Your answer should be every line with the word "Peel", copied from the data below.
Segment Start: DATA SUPPLIED
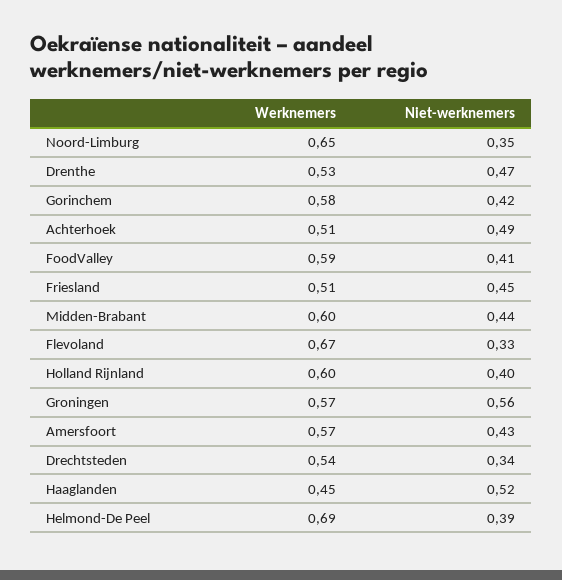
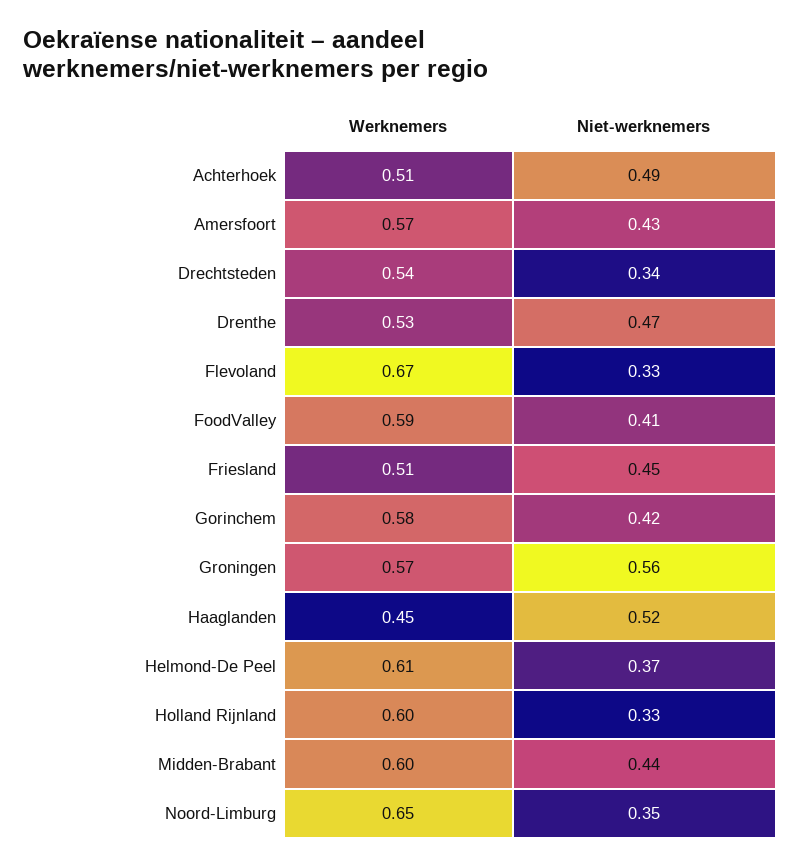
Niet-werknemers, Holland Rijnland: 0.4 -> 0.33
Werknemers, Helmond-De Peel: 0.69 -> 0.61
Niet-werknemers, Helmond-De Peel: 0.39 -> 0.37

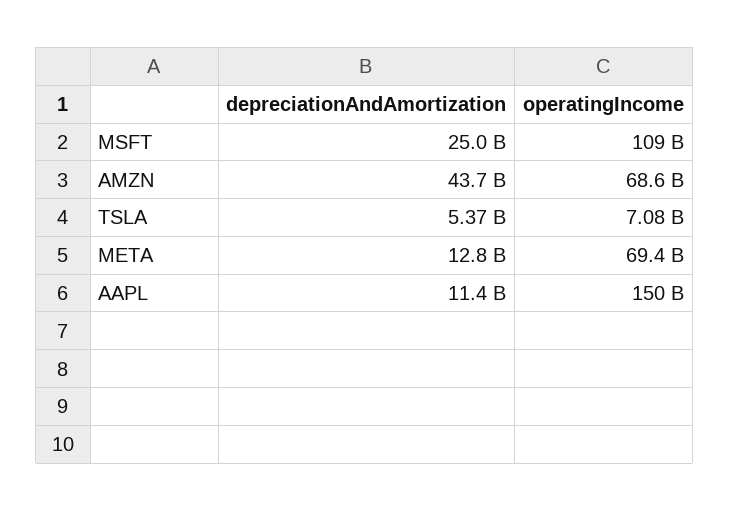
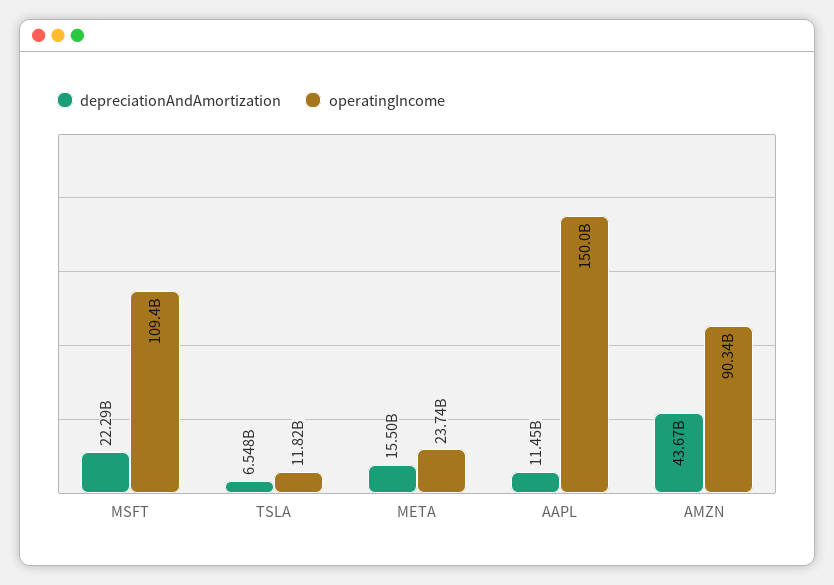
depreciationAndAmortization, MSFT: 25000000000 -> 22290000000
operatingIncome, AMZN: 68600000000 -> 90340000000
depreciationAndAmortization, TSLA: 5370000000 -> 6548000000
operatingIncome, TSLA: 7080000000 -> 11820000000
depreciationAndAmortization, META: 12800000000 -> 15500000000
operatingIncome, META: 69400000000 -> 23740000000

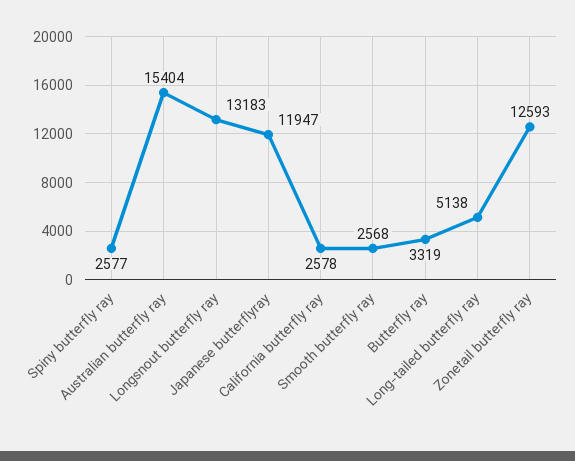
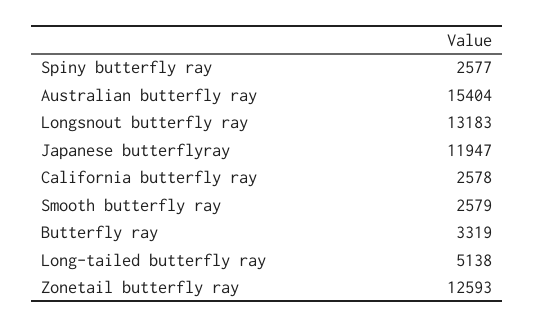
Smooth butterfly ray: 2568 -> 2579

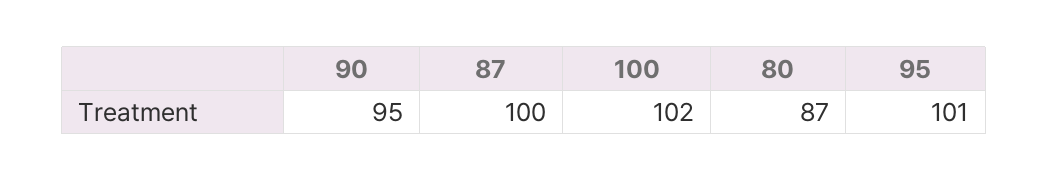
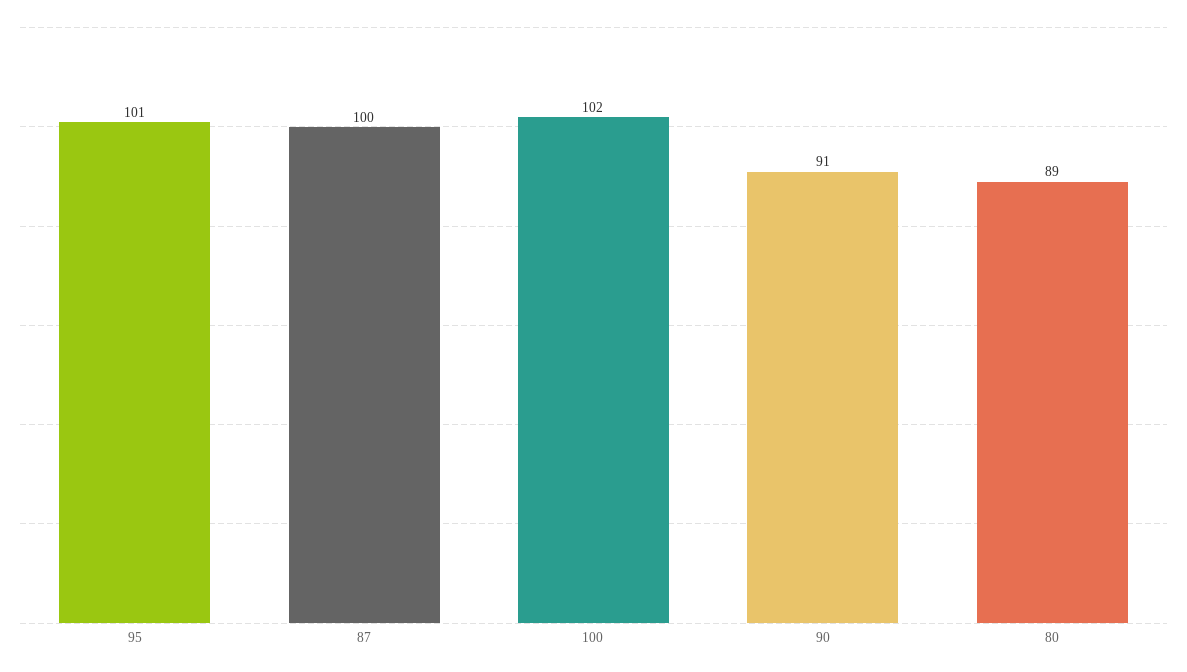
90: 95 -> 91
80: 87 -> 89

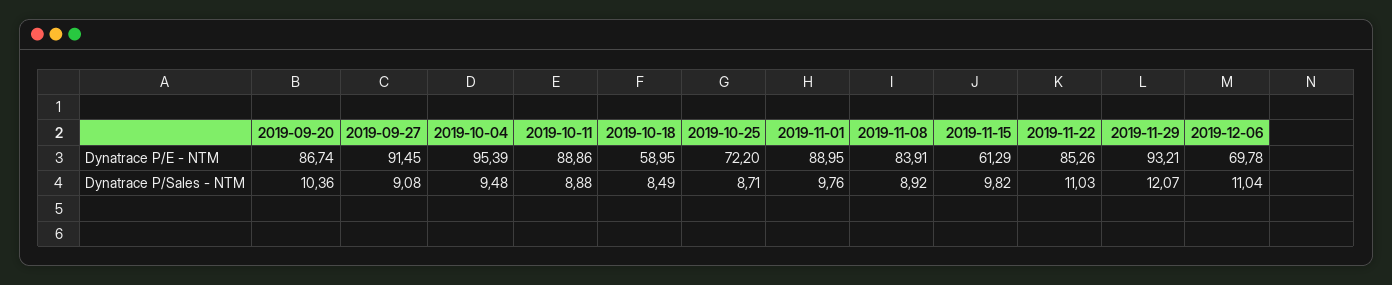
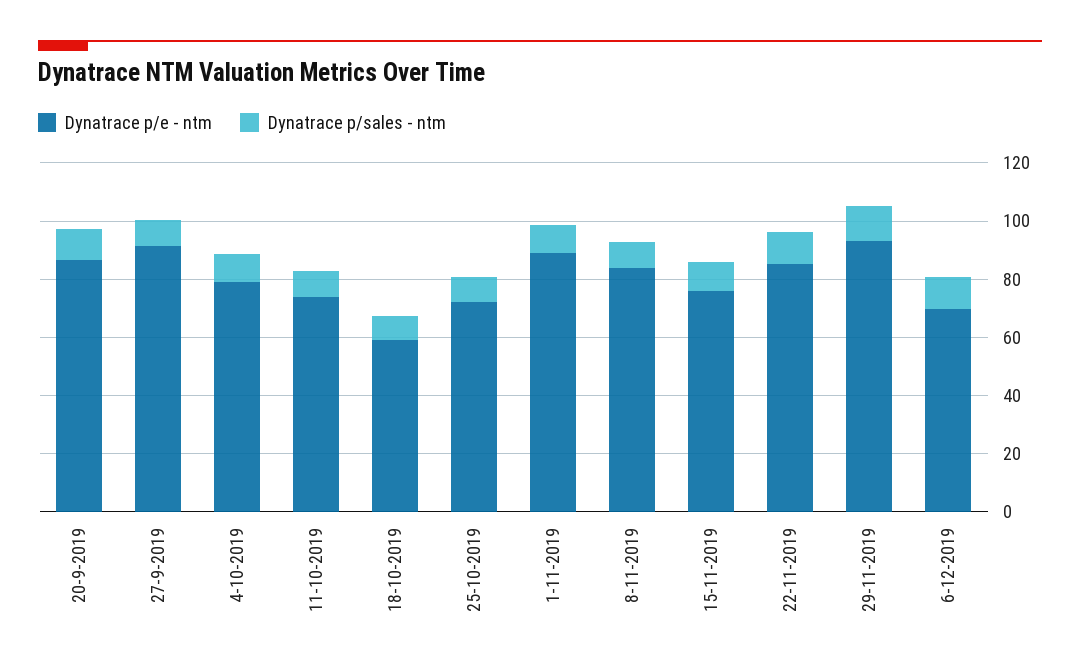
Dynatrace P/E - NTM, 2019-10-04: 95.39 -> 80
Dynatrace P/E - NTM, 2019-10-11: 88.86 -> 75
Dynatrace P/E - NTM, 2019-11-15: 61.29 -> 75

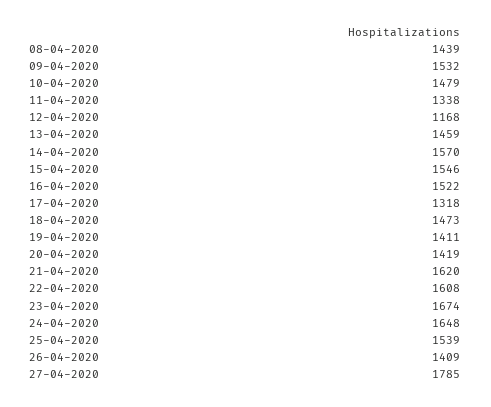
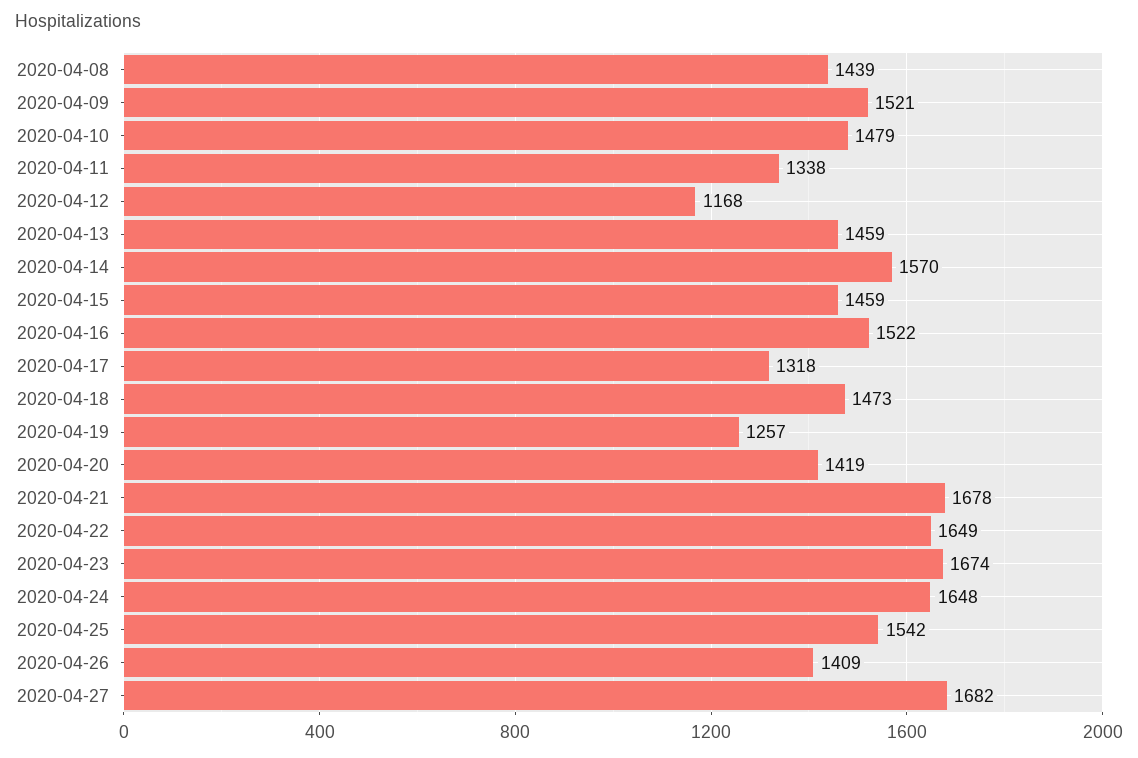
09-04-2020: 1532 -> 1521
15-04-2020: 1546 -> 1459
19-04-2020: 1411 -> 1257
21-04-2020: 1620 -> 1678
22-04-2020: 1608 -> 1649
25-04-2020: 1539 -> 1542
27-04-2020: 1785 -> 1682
Segment End: DATA SUPPLIED
ANSWER SECTION -
Werknemers, Helmond-De Peel: 0.69 -> 0.61
Niet-werknemers, Helmond-De Peel: 0.39 -> 0.37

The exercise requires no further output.